Thursday, March 26, 2026

Top 5 This Week

Related Posts

Initiator Attack Game: Learn When You’re Actually Allowed to Speed Up

Most players don’t lose points because they can’t attack.

They lose because they attack the wrong ball.

Speeding up isn’t the problem. Timing is. And more specifically, whether the ball actually earns an attack.

This game teaches that difference.


Why this matters

In a lot of rallies, the first player to speed up loses.

Not because attacking is wrong, but because the ball wasn’t right. It was too low, too wide, or taken while off balance. Instead of creating pressure, the attack hands control to the other team.

The advantage belongs to the player who initiates from a strong position.

This drill makes that visible quickly.


The setup

Use a standard doubles court.

All four players start at the kitchen line. Begin each rally with a cooperative dink exchange, preferably cross-court to establish rhythm.

Before the point starts, assign one team as the initiator.

Only that team is allowed to start the first true speed-up.

Once that first attack happens, the point is fully live.


The rule that drives the drill

Only the initiator team may start the first speed-up.

The non-initiator team must stay in control — dinking, resetting, and keeping the ball unattackable — until the initiator goes first.

Once the initiator speeds up, the restriction is gone. The other team is free to counter, re-attack, or finish the point.

One important guardrail:

If the non-initiator receives an obvious, high put-away ball, they should finish it. Do not train yourself to pass on easy winners. Those situations are rare in this structure, but when they happen, take them.


What counts as a “speed-up”

Not every firmer ball qualifies.

A speed-up in this drill is a ball you intend to start a hands exchange with — clearly more aggressive than your normal dink, with the intent to pressure or finish.

If it wouldn’t force a reaction at the kitchen, it’s not a true speed-up.


What counts as an attackable ball

This is where the drill lives.

A ball is attackable when:

• It is above net height
• It is in your strike zone (roughly net height to chest/shoulder)
• You can contact it in front of your body
• You are balanced when you hit

If one of those is missing, the attack is usually forced.


What the initiator team is learning

Being the initiator does not mean attacking early.

It means waiting for the right ball and then committing.

Focus on:

• Selecting the correct ball
• Attacking with control, not just pace
• Targeting high-percentage locations (often straight ahead or into the body)

Work instruction:
From the pickleball drill article, copy the passage from "If it wouldn’t" up to and including "height to chest/shoulder)". The listing that comes after the pickleball drill article has no connection to it.

[Records excerpted from a collection]

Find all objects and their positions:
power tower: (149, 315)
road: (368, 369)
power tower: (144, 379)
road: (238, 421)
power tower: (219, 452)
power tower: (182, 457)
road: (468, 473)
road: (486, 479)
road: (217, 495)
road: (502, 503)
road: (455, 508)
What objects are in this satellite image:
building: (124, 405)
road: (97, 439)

* * *

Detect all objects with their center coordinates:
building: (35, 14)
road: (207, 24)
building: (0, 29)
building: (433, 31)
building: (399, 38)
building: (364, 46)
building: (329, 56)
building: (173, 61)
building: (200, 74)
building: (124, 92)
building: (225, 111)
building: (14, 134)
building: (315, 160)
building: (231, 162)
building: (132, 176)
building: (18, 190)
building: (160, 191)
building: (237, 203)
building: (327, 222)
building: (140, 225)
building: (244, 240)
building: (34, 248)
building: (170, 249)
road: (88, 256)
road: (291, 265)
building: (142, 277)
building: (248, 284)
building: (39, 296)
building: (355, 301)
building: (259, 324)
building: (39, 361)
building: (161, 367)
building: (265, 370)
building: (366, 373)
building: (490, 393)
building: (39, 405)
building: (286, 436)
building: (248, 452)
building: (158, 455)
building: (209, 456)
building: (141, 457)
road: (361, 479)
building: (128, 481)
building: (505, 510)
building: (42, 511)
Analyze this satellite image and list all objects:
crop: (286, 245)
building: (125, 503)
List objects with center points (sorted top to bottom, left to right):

...

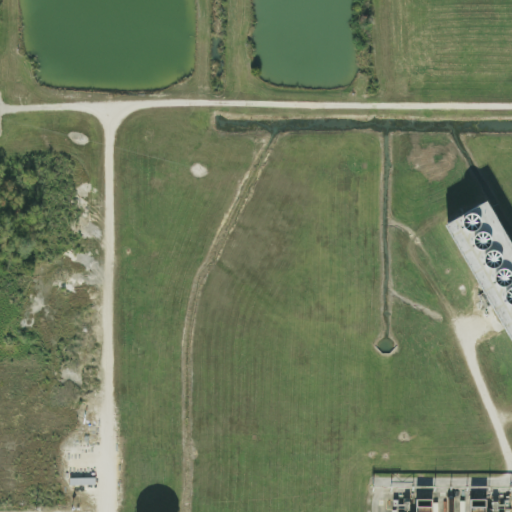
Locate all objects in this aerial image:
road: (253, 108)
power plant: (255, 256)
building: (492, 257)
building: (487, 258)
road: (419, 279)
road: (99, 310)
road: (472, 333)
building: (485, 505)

Written solution:
If it wouldn’t force a reaction at the kitchen, it’s not a true speed-up.


What counts as an attackable ball

This is where the drill lives.

A ball is attackable when:

• It is above net height
• It is in your strike zone (roughly net height to chest/shoulder)